Ich setze mich in den einzigen Sessel im Raum, beginne das Startprotokoll. Der Elektrobeat ist zurück. Aber diesmal länger als vorher, ich erkenne, dass es ein Intro zu einem längeren Track ist. Flächig-melodische Synths werden geschichtet, klettern die Tonleiter nach oben, bauen Mehrklänge und Spannungen auf. Der Countdown startet, ich lehne mich zurück. Auf der halb-verglasten Kuppel sehe ich zum ersten Mal die einzigen fliegenden Kreaturen des Planeten aus der Nähe, weil sie wie Tauben auf dem Dach verweilen, dann aber, durch die Raketenvibration aufgeschreckt, wegfliegen. Der Beat dropped. Der Countdown erreicht null. Meine Augen sind weit. Mein Herz bleibt kurz stehen. Liftoff.

Ich bin auf dem Konzert meiner Lieblingsband, im ersten Takt des Refrains und will aus voller Lunge mitsingen. Ich kenne jedes Wort und gehe in den Wogen der Hysterie selig unter. 

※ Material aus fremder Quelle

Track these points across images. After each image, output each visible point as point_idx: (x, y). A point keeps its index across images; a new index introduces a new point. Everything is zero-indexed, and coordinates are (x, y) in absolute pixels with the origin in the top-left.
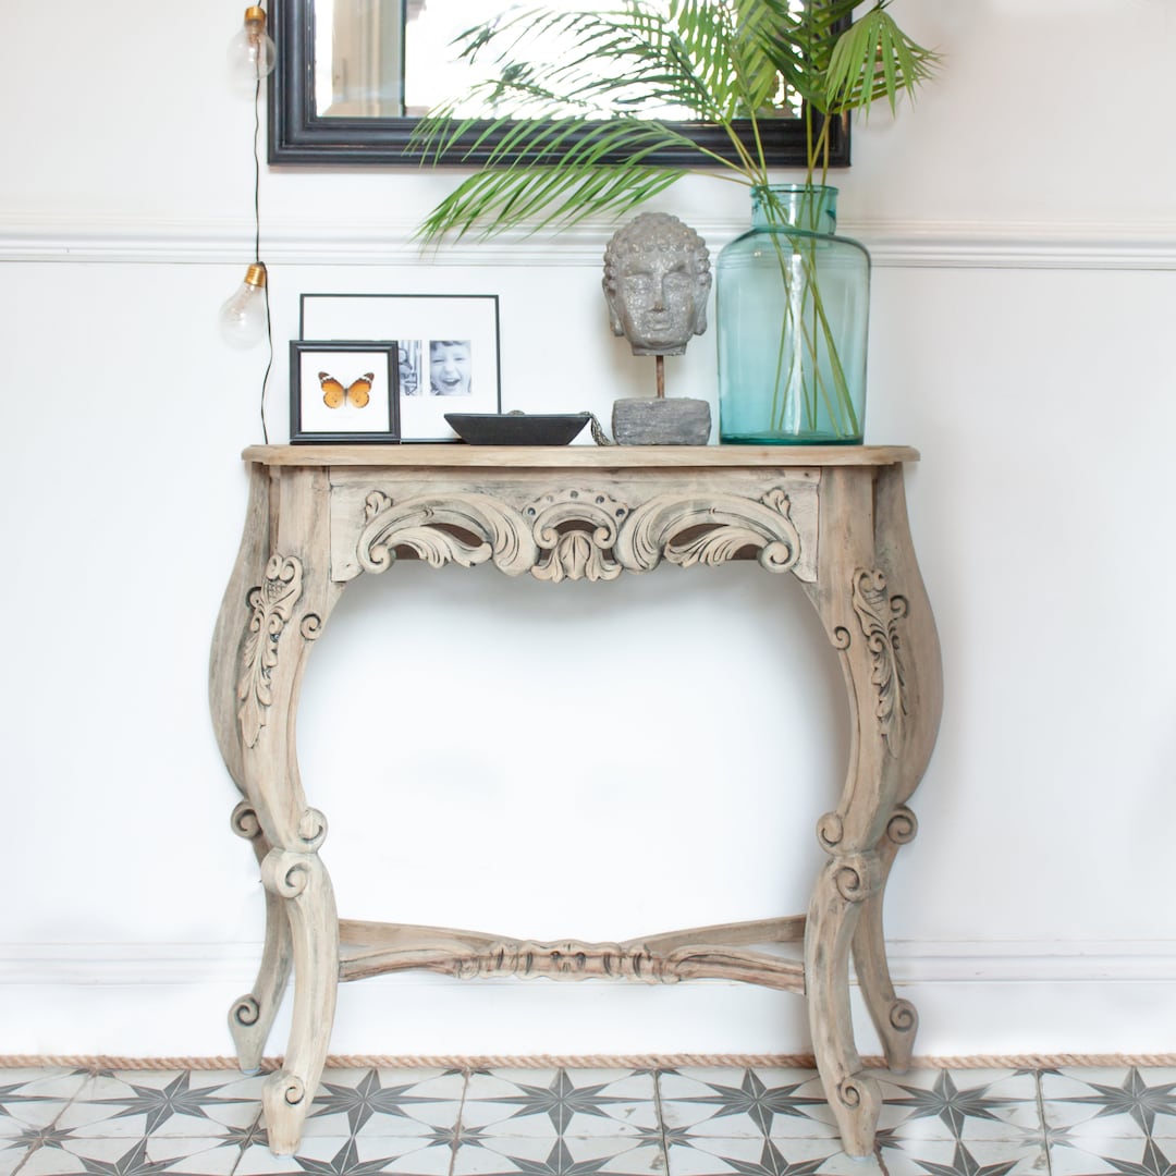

Mein Schicksal liegt jetzt nicht mehr in meinen Händen, ich muss dieser Band, sorry, dieser Rakete vertrauen. Wir heben tatsächlich ab, erreichen in Sekunden unglaubliche Höhe, durchstoßen die Wolkendecke, die Sicht wird schwarz. Ein orbitales Trümmerfeld fügt der Rakete Schaden zu, für einen Moment ist nicht klar, ob das nicht doch ein Himmelfahrtskommando war. 

Doch dann: Ruhe. Seichte chorale Klänge, als sich meine Rakete gen Umlaufbahn dreht und ich den Planeten nach langer, langer Zeit wieder von oben sehe. Ich setze einen Kurs zum nächsten „Interstellaren Phasentor“ – die erste Station auf dem Weg nach Hause. Mein Raumschiff geht in den Hyperspace, die Musik wieder über in den Uptempo-Beat. Ich grinse über dasselbe Gesicht, über das ich eine Träne rinnen spüre.


Subnautica, entwickelt von Unknown Worlds Entertainment, war vier Jahre lang im Early Access und konnte bei offiziellem 1.0-Release in 2018 ganz offensichtlich erfolgreich davon zehren. Simon Chylinski zeichnet sich verantwortlich für den Soundtrack von Subnautica. Leider muss man hier Kunst und Künstler hart voneinander trennen – nach einigen sehr problematischen Aussagen wurde der Komponist gefeuert. Der Nachfolger Subnautica: Below Zero ist seit dem 14. Mai 2021 erhältlich.